■ **Task requirements**
1 > From the passage on the Great Firewall of China below, copy the text from "Tunneling Through the" to "plus many more." word for word.
2 > Using the passage on the Great Firewall of China below, explain in one to three sentences why the writer moved away from the initial idea of recommending a VPN to the friend.
3 > According to the passage on the Great Firewall of China below, what is the Great Firewall officially called?

■ **Source text**
━━━━━━━━━━━━━━━━━━━━━━━━━━━━━━
Tunneling Through the Great Firewall of China

Among the things that the People’s Republic of China is known for is the Great Wall of China, however, we tech nerds also associate the country with the Great Firewall of China (GFW). The GFW, officially known as the “Golden Shield Project,” is an ever-growing effort by the Chinese government to implement strict censorship of the Internet content accessible to its citizens. Sites that are or have previously been blocked include Google, Facebook, YouTube, and WordPress, plus many more.

Chinese flagRecently, a friend of mine was planning a trip to China in order to teach an ESL course. In addition to his understandable desire for some level of privacy in his internet access, he also needed access to YouTube in order to do some of the segments in his curriculum. When he asked for recommendations on how best to circumvent the GFW, my first thought was to use a VPN, but, after doing some reading, I discovered that the GFW has added technology in recent years to detect and block IPs associated with VPNs (see here and here).
━━━━━━━━━━━━━━━━━━━━━━━━━━━━━━
■ **Data provided**
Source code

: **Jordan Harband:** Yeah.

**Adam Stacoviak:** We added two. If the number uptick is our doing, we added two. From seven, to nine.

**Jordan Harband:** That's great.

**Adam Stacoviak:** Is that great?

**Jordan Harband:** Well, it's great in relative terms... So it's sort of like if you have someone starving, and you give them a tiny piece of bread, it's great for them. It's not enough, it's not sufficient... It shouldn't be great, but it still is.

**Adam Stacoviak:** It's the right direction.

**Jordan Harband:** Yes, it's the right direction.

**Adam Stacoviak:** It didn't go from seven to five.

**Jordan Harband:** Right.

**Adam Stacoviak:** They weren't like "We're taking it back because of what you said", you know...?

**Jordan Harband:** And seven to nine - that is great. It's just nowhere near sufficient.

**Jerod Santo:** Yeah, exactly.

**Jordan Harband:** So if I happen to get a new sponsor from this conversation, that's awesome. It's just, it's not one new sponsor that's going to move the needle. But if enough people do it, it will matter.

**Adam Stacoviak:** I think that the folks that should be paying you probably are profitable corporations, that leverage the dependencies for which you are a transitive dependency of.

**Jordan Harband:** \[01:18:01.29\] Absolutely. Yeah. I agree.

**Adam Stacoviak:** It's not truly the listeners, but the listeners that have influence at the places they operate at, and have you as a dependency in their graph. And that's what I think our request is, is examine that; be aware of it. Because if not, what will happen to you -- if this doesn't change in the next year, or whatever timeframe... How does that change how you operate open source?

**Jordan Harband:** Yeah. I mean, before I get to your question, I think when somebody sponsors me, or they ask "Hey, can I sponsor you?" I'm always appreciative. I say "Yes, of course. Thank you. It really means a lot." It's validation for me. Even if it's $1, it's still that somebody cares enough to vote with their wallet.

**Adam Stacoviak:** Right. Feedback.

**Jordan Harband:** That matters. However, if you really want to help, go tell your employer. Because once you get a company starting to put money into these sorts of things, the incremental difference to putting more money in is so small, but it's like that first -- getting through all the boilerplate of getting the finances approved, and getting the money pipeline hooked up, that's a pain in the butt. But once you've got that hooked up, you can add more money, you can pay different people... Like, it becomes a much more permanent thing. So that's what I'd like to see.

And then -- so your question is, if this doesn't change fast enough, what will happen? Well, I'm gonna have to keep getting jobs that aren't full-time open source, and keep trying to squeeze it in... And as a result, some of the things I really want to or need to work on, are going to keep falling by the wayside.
━━━━━━━━━━━━━━━━━━━━━━━━━━━━━━
■ **Replies**
1 >
Tunneling Through the Great Firewall of China

Among the things that the People’s Republic of China is known for is the Great Wall of China, however, we tech nerds also associate the country with the Great Firewall of China (GFW). The GFW, officially known as the “Golden Shield Project,” is an ever-growing effort by the Chinese government to implement strict censorship of the Internet content accessible to its citizens. Sites that are or have previously been blocked include Google, Facebook, YouTube, and WordPress, plus many more.

2 > After some reading, the writer learned that the Great Firewall has added technology in recent years that detects and blocks IPs associated with VPNs. A VPN therefore might not reliably get the friend around the censorship.

3 > It is officially known as the "Golden Shield Project."